The Costs of Justice in Domestic Violence Cases: Mapping Canadian Law and Policy
In Trevor Farrow & Les Jacobs, eds, The Justice Crisis: The Cost and Value of Accessing Law (Vancouver, UBC Press, 2020)
30 Pages Posted: 5 Jun 2020 Last revised: 8 Jun 2020
Date Written: May 11, 2020
Domestic violence cases in Canada present unique access to justice challenges due to complex power dynamics, structural inequality, and the reality that victims, offenders, and children must often navigate multiple legal systems to resolve multiple issues. The complexity of these cases has both personal and systemic impacts, and because women are the primary victims of domestic violence, these impacts are gendered and are heightened for marginalized women. Issues may also differ across Canadian provinces and territories and on First Nations reserves given the application of different laws, policies, and dispute resolution models.
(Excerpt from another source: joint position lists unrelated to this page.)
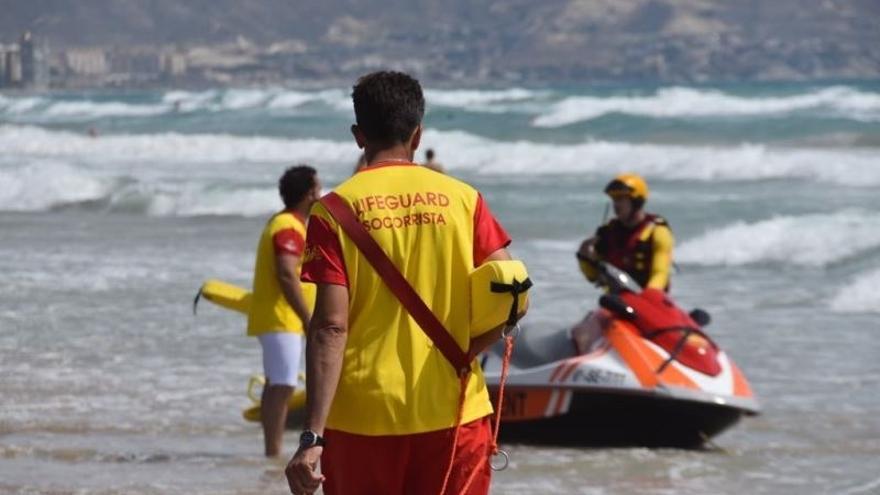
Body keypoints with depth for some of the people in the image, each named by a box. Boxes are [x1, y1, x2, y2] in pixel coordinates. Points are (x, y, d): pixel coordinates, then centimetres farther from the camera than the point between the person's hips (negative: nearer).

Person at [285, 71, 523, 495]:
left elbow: (331, 328, -11)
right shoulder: (461, 199, 3)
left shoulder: (336, 210, -4)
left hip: (363, 416, -1)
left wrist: (312, 436, -13)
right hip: (453, 411, 1)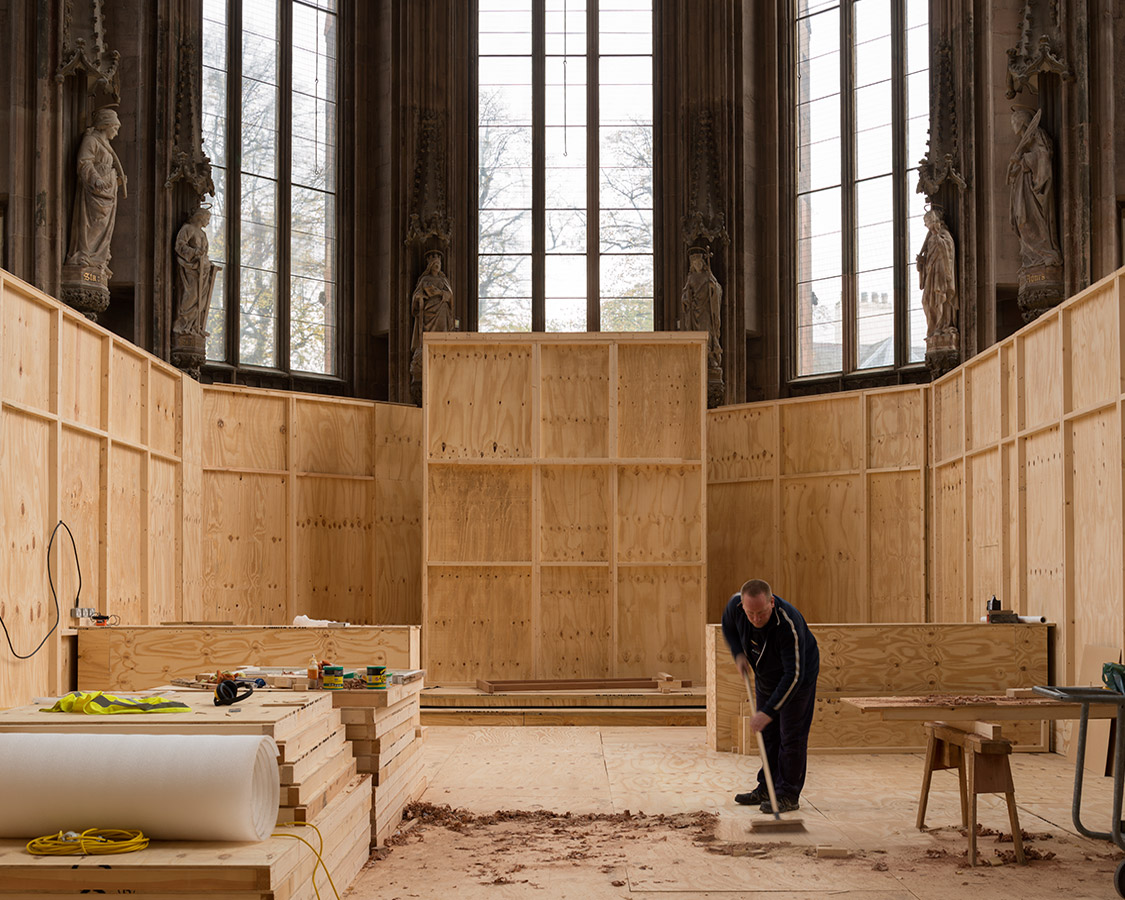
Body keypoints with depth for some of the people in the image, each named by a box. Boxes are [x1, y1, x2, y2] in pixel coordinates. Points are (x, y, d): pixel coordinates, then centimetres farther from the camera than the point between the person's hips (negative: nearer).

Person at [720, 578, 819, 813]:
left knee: (791, 736, -7)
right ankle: (767, 788, 22)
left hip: (798, 678, -6)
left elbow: (793, 675, -39)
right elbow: (728, 627, 3)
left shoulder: (789, 624, -40)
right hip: (765, 676, 6)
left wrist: (768, 711, -41)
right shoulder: (736, 604, -23)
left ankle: (788, 795, 1)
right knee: (768, 733, 12)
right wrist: (738, 653, -14)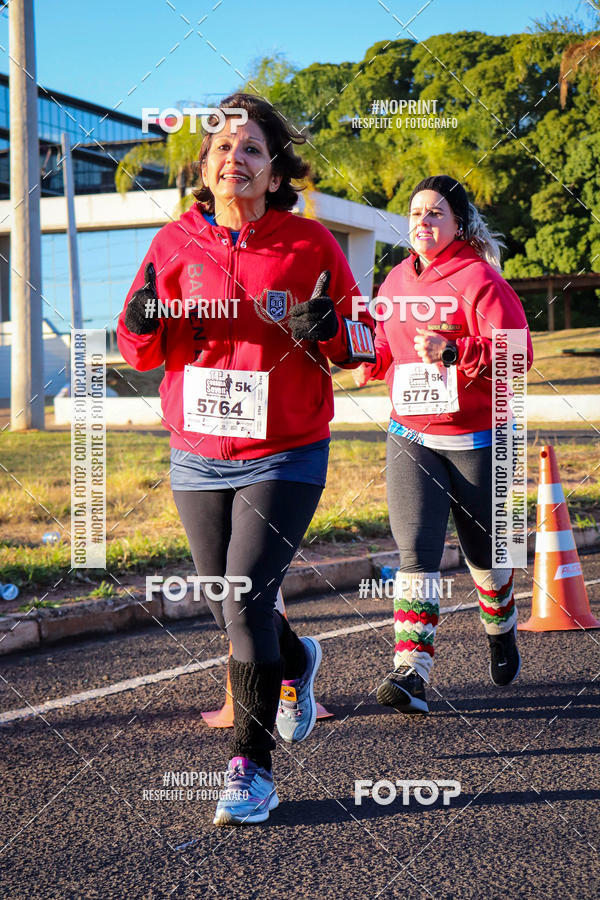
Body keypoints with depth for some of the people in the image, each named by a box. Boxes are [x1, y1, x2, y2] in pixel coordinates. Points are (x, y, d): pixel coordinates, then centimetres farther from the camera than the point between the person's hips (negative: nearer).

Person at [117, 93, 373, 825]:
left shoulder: (310, 244, -3)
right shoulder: (176, 243, 2)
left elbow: (356, 340, 4)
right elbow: (138, 350, 6)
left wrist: (325, 331, -18)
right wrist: (144, 324, -17)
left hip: (285, 456, -3)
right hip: (197, 458, 3)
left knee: (246, 595, -16)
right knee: (229, 609, 13)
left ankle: (252, 768, -5)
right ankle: (295, 665, 47)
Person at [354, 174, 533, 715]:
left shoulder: (479, 278, -10)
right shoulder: (397, 280, 9)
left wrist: (453, 351, -31)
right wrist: (370, 359, 4)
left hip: (474, 439, -3)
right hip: (409, 437, 4)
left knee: (484, 552, 13)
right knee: (416, 552, -12)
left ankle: (502, 633, 43)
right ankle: (412, 673, -17)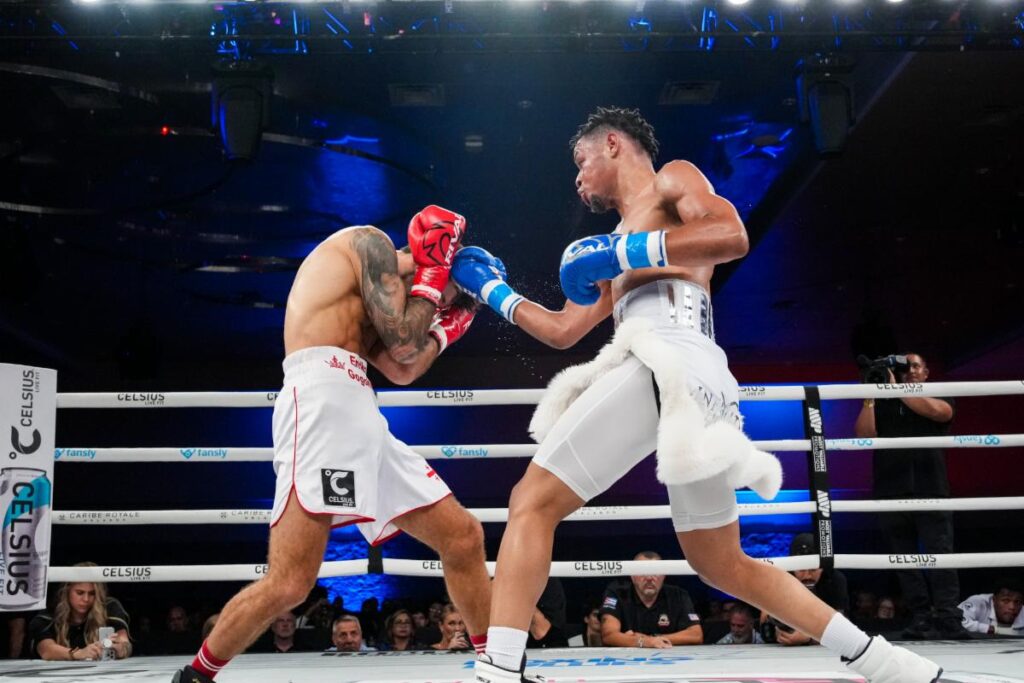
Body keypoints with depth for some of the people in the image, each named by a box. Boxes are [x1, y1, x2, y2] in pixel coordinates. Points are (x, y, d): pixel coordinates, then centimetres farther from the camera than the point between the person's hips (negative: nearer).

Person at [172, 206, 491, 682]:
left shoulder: (368, 295, 30)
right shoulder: (368, 241, 5)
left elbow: (403, 369, 25)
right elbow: (404, 342, -4)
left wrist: (449, 322, 31)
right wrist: (434, 271, 8)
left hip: (363, 422, 10)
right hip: (322, 403, -10)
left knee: (464, 537, 7)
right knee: (289, 584, -15)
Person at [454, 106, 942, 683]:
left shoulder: (673, 178, 14)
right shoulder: (620, 251, 36)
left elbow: (731, 236, -8)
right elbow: (563, 331, 36)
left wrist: (621, 251, -8)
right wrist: (494, 292, 40)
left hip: (671, 359, -9)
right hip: (699, 382, 9)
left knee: (532, 503, -8)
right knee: (724, 566, 14)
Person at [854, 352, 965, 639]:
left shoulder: (939, 397, 15)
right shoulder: (882, 404, 19)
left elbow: (939, 412, -10)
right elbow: (864, 435, 4)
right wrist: (869, 396, -1)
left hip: (930, 489, -2)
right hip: (891, 492, 2)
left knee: (939, 555, -9)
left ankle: (948, 620, -11)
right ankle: (921, 620, 3)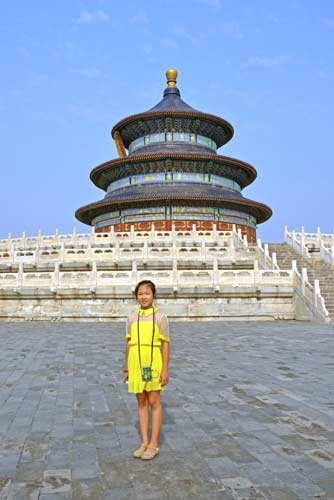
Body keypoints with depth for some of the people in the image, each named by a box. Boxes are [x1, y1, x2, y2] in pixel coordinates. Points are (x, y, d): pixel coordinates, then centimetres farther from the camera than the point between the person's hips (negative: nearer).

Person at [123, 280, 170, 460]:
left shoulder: (160, 317, -5)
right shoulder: (132, 317, 6)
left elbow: (165, 344, -4)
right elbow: (129, 344, 10)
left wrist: (165, 370, -8)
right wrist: (126, 368, 10)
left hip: (153, 363, -4)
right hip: (136, 364, 4)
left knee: (154, 402, 4)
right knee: (141, 403, 11)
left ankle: (154, 444, 15)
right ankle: (144, 442, 21)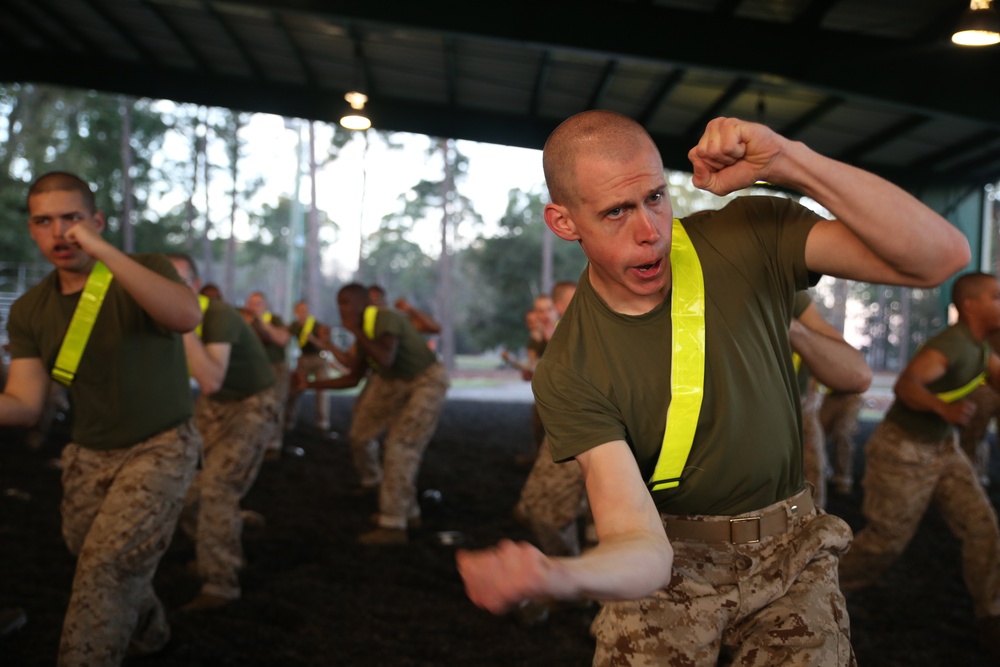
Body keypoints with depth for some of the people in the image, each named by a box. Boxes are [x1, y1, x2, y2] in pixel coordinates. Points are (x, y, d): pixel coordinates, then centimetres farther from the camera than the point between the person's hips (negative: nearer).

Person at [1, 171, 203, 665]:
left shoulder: (145, 270, -14)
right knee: (119, 572, 19)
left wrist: (102, 251, -40)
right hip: (89, 455, 5)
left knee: (105, 566, -19)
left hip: (161, 447, -5)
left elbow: (187, 316, -37)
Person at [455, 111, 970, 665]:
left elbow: (941, 256, -21)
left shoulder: (751, 235, -13)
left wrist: (788, 161, -31)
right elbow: (642, 549, -26)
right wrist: (555, 576, -50)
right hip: (667, 565, -1)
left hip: (790, 559, 2)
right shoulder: (568, 374, -19)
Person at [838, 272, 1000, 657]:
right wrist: (942, 407, -55)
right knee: (886, 541, 0)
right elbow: (905, 385, -38)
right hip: (903, 451, -8)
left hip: (942, 448, 8)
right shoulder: (951, 345, -25)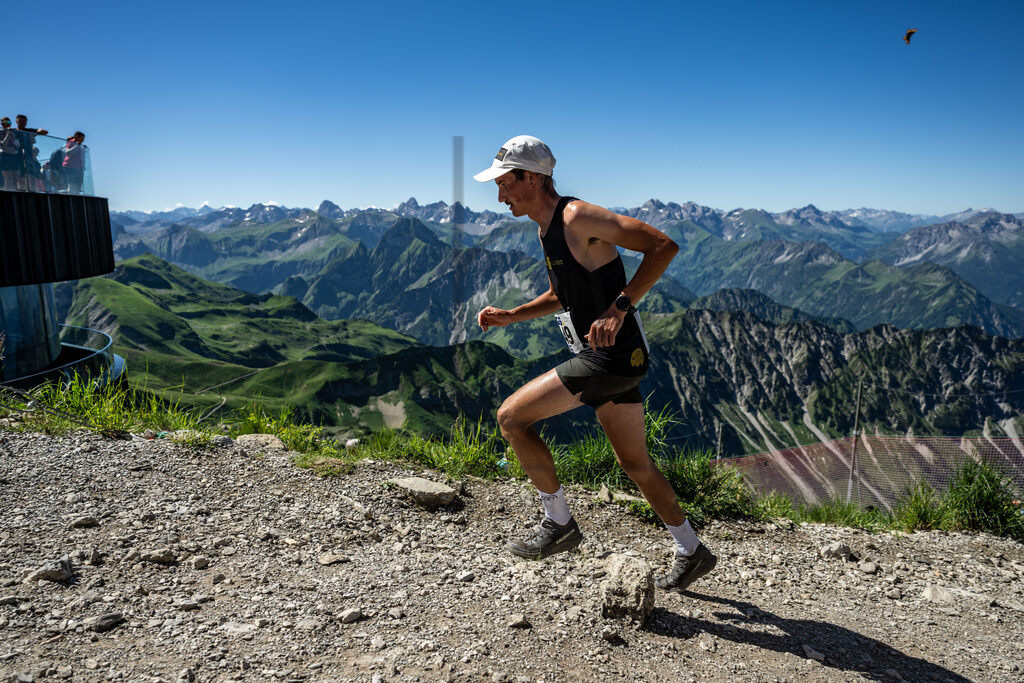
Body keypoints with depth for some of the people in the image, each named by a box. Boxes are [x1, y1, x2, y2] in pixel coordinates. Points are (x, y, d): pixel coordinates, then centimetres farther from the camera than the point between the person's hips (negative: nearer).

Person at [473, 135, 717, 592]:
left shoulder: (578, 217, -15)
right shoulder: (546, 229, 14)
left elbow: (663, 245, -21)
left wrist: (619, 307, -28)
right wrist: (509, 317, 14)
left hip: (613, 356, -10)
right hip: (600, 356, 10)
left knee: (511, 417, -8)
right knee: (634, 462, 18)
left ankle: (559, 524, 6)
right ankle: (691, 553, 33)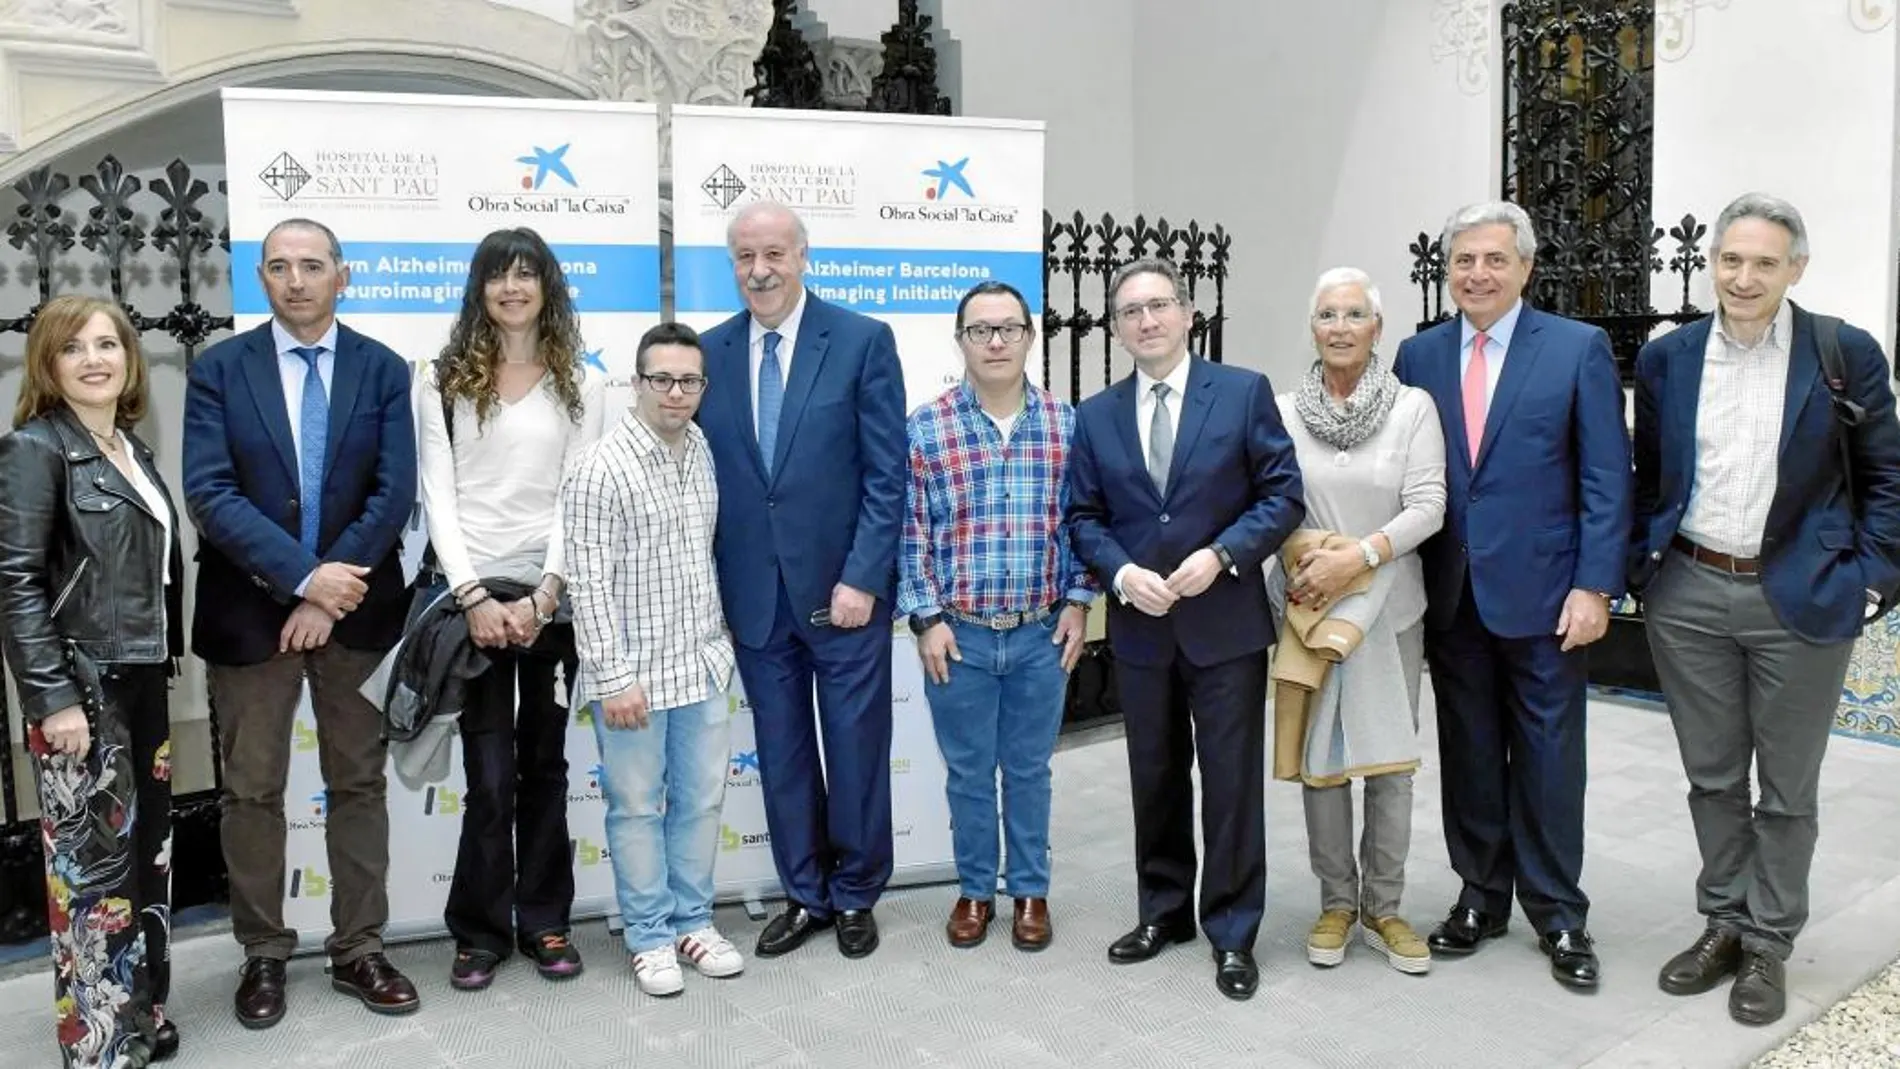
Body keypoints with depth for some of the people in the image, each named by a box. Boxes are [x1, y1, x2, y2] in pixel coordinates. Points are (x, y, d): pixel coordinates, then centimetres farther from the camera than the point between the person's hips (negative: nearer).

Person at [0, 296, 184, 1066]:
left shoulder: (131, 448, 12)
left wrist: (166, 664, 10)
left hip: (141, 681, 7)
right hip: (80, 688, -7)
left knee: (149, 850, 13)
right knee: (94, 863, 0)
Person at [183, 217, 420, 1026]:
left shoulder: (383, 369, 2)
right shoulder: (219, 369, 0)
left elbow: (395, 492, -6)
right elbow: (209, 494, -10)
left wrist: (332, 588, -14)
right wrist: (302, 575, -19)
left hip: (357, 608, 1)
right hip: (250, 610, 0)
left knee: (358, 783, 9)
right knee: (253, 791, 8)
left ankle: (358, 950, 21)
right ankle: (263, 955, 23)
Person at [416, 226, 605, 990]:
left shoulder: (578, 386, 7)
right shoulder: (444, 381, 5)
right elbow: (437, 497, -1)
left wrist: (543, 595, -10)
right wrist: (474, 597, -11)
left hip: (551, 593, 1)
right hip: (470, 592, -1)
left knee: (545, 763, 9)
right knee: (490, 774, -2)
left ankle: (544, 922, 21)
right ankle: (480, 931, 13)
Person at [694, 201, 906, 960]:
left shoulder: (863, 341, -5)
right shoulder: (710, 352, 5)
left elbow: (888, 475, -8)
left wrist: (862, 579, -14)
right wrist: (708, 587, 1)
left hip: (843, 588, -3)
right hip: (753, 594, 3)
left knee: (855, 750, 9)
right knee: (781, 753, 12)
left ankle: (855, 896, 27)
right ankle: (804, 895, 28)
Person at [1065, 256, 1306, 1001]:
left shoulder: (1244, 392, -3)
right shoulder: (1095, 416, 6)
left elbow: (1283, 495, -6)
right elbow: (1083, 518, 6)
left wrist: (1221, 555, -18)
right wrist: (1122, 574, -13)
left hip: (1226, 622, -3)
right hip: (1139, 627, 3)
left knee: (1231, 780, 3)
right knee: (1155, 778, 14)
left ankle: (1233, 934, 16)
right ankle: (1163, 912, 30)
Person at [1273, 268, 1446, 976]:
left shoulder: (1413, 406, -3)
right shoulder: (1283, 412, 1)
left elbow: (1428, 506, -9)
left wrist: (1357, 557, -20)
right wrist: (1297, 572, -10)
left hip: (1389, 607, -1)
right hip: (1309, 607, 1)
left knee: (1390, 759, 6)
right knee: (1320, 756, 7)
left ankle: (1383, 908, 20)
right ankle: (1336, 902, 22)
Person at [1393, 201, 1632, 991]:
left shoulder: (1579, 349, -3)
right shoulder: (1418, 355, 6)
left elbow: (1607, 480, -5)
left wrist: (1595, 586, -11)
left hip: (1543, 592, -3)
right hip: (1451, 595, 3)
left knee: (1549, 760, 6)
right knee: (1469, 755, 12)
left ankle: (1558, 915, 21)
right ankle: (1481, 897, 26)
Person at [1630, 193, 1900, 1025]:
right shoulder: (1667, 357, 3)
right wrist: (1641, 564, 6)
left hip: (1799, 600, -2)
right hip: (1687, 596, 2)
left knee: (1786, 789, 9)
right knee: (1711, 777, 14)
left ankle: (1768, 943, 24)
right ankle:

This paper explores how the access to justice crisis in Canada manifests in domestic violence cases. After reviewing the literature on access to justice and domestic violence, we map out and compare laws, government policies and justice system components affecting the parties in domestic violence cases across Canadian jurisdictions, highlighting the barriers in seeking justice that women and their children confront. We then use a hypothetical case study to explore how the complex interaction of these laws, policies, and processes may impact domestic violence victims. Our analysis is a first step towards identifying the systemic reforms necessary to enhance access to justice in domestic violence cases.